» **Request**
Repeat the part of the text on rendering with estimated light sources that opens with the words "In rendering techniques, one" and closes with "points are selected.", swapping "threshold" for "cutoff".

» **Provided text**
============

In rendering techniques, one area light source, such as an incandescent lamp, is generated with multiple point light sources. The detected light sources on polygons of the geodesic dome are sub-sampled to represent effectively an area light in real world. For reasonable selection of sample positions about the detected light sources, we examine three factors. The proposed method employs the relative area proportion and the threshold level when the light source is detected firstly. In addition, we examine the detection duration of the light source according to the increasing threshold values. In other words, important light sources are detected for a long time from a low threshold level to a high threshold and have large area proportions. The proposed method provides more weight values for important light sources, where more sample points are selected.
The proposed region based method can overcome the shadow detection problem by sampling noise and threshold value. Virtual shadows are rendered with the illumination distribution estimated from real scene.
3. Experimental Results
The experimental equipment includes a PC with 3.4GHz CPU and commercial tablet-PC (Samsung Galaxy Tab 10.1). The rendering performance depends on three factors: the number of sub-sampling per light source, FBO resolution and the number of light sources. Fig. 4 shows the generated rendering images according to parameter configuration. For further details, we compare the rendering results by one parameter while fixing two parameters. Fig. 4 (a) shows rendering images by 2~4 light sources, in which two parameters are fixed: the number of sub-samples per light source and FBO resolution are set to two and 1024×1024. For example, the third result image of Fig. 4 (a) is the rendering image by four light sources. Fig. 4 (b) shows rendering images when the number of sub-samples per light source is set to 2~4. Here the number of light sources and FBO resolution are fixed to two and 1024×1024. Rendering images in the two cases (Fig. 4 (a) and (b)) are generated at 15~20 frame per second (fps). Fig. 4 (c) shows the effects of FBO resolutions (256×256, 512×512 and 1024×1024). Here the number of light sources and that of sub-samples per light source are fixed to three all. Rendering images in the third case (Fig. 4 (c)) are generated at 13~14 fps.
Fig. 4.Comparison of rendering images.

============

» **Given material**

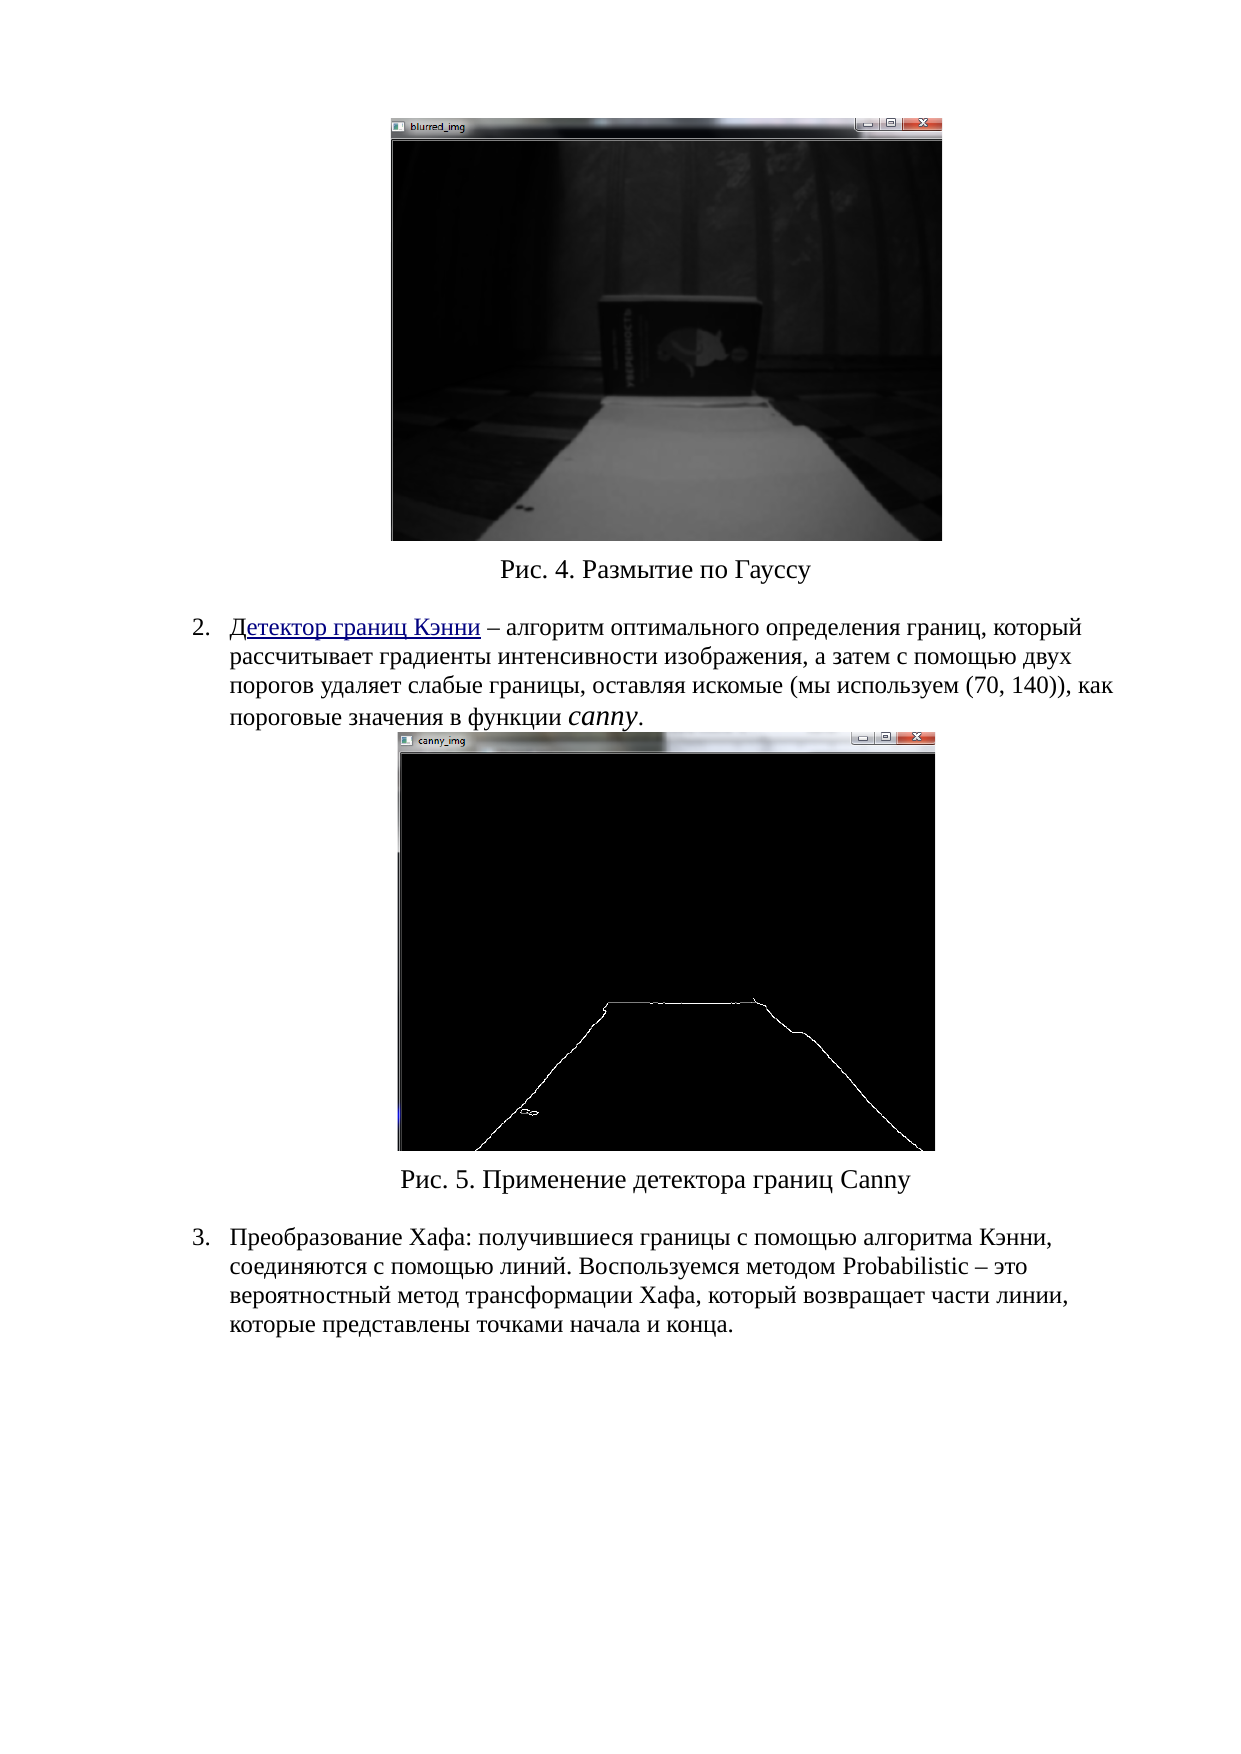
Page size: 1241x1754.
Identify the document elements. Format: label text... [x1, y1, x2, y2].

============

» **Full output**
In rendering techniques, one area light source, such as an incandescent lamp, is generated with multiple point light sources. The detected light sources on polygons of the geodesic dome are sub-sampled to represent effectively an area light in real world. For reasonable selection of sample positions about the detected light sources, we examine three factors. The proposed method employs the relative area proportion and the cutoff level when the light source is detected firstly. In addition, we examine the detection duration of the light source according to the increasing cutoff values. In other words, important light sources are detected for a long time from a low cutoff level to a high cutoff and have large area proportions. The proposed method provides more weight values for important light sources, where more sample points are selected.